ЭВА. Мошав – то же самое, что киббуц?
АВИГДОР. Мошав – это объединение собственников земельных участков, а в киббуце – полный социализм, все обобществлено, как было в советских колхозах. Не перебивай, я забыл, на чем остановился... Да, про Дитера... Хотя мы здесь давно уже забыли его немецкое имя – Даниэль и Даниэль... В общем, когда ему исполнилось семь лет, его забрала к себе тетка в соседний городок, чтобы он мог ходить в хорошую еврейскую школу.
Школа эта была исключительной – в Восточной Польше ничего подобного не существовало. Это был последний образец австро-венгерского педагогического учреждения. Во-первых, школа была светского, а не религиозного характера, во-вторых, преподавание велось на немецком языке. Собственно говоря, еврейской она считалась по той причине, что содержалась эта школа евреями и большинство преподавателей были евреями.
В те времена было исключительно важным, на каком языке велось преподавание.
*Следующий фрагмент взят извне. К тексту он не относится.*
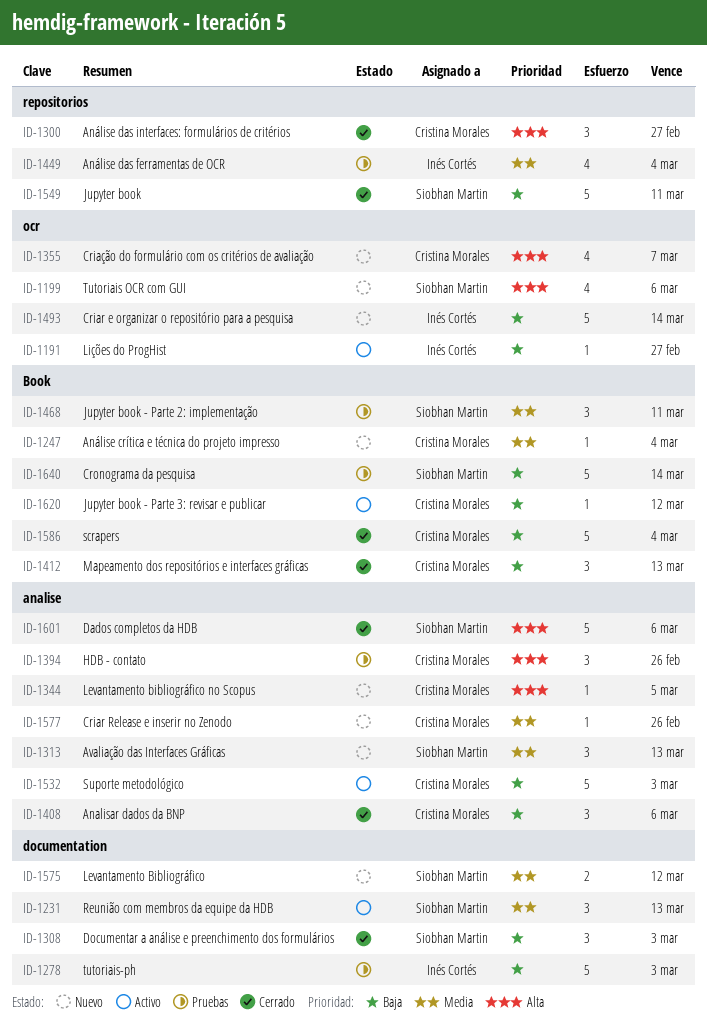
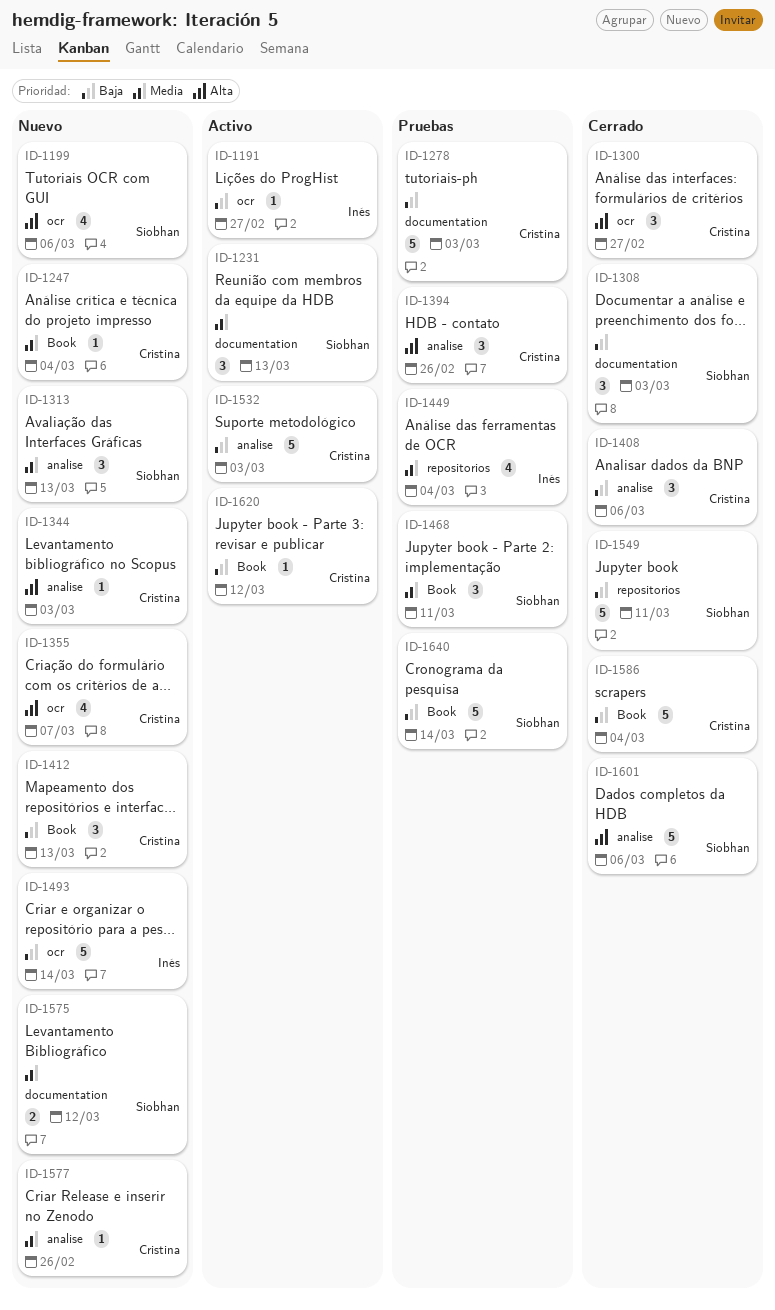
ID-1278, owner: Inés Cortés -> Cristina Morales
ID-1300, label: repositorios -> ocr
ID-1344, due: Mar 5 -> Mar 3
ID-1412, status: Cerrado -> Nuevo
Немецкое образование ценилось выше польского, не говоря уже о языках идиш или древнееврейском, на которых преподавали в еврейских школах. Несмотря на свои выдающиеся лингвистические способности, Даниэль плохо знал идиш. Видимо, судьба позаботилась... Дело в том, что в его речи абсолютно не было еврейского акцента. Когда же он говорил на иностранных языках, акцент был явственно польским. Даже на иврите, которым он овладел очень быстро, и прекрасно говорил, и читал такие книги, которые я и в руки взять не могу, даже название не смогу прочитать, он говорил с польским акцентом. Не веришь – но я говорю лучше. Без акцента.
За четыре года брат окончил начальную школу. Домой его привозили только на лето, зимой он не так уж часто приезжал. Железной дороги тогда не было, сорок верст пешком не пойдешь, а лошади – то отец куда-то уезжал по делам, то отдавал лошадей напарнику. Отец тогда пытался торговать лесом или что-то такое... что тоже не получалось. Когда брат летом приезжал домой, это был для меня праздник. Он так много мне рассказывал. Иногда мне кажется, что нехватки моего образования в какой-то степени восполнялись именно этими беседами. Он умел о сложных вещах говорить очень просто и понятно.
Потом ему опять повезло со школой: его приняли в Государственную школу Йозефа Пилсудского. Она считалась лучшей в городе. Еврейских детей туда принимали. Преподавание велось на польском языке, католики и евреи разделялись только для проведения уроков по религиозным дисциплинам.
МИЛКА. Может быть, вы сделаете перерыв, и я подам обед? У меня уже все готово.
АВИГДОР. Да, хорошо. Тебе помочь?
МИЛКА. Не надо мне помогать, просто пересядьте, чтобы я могла постелить скатерть.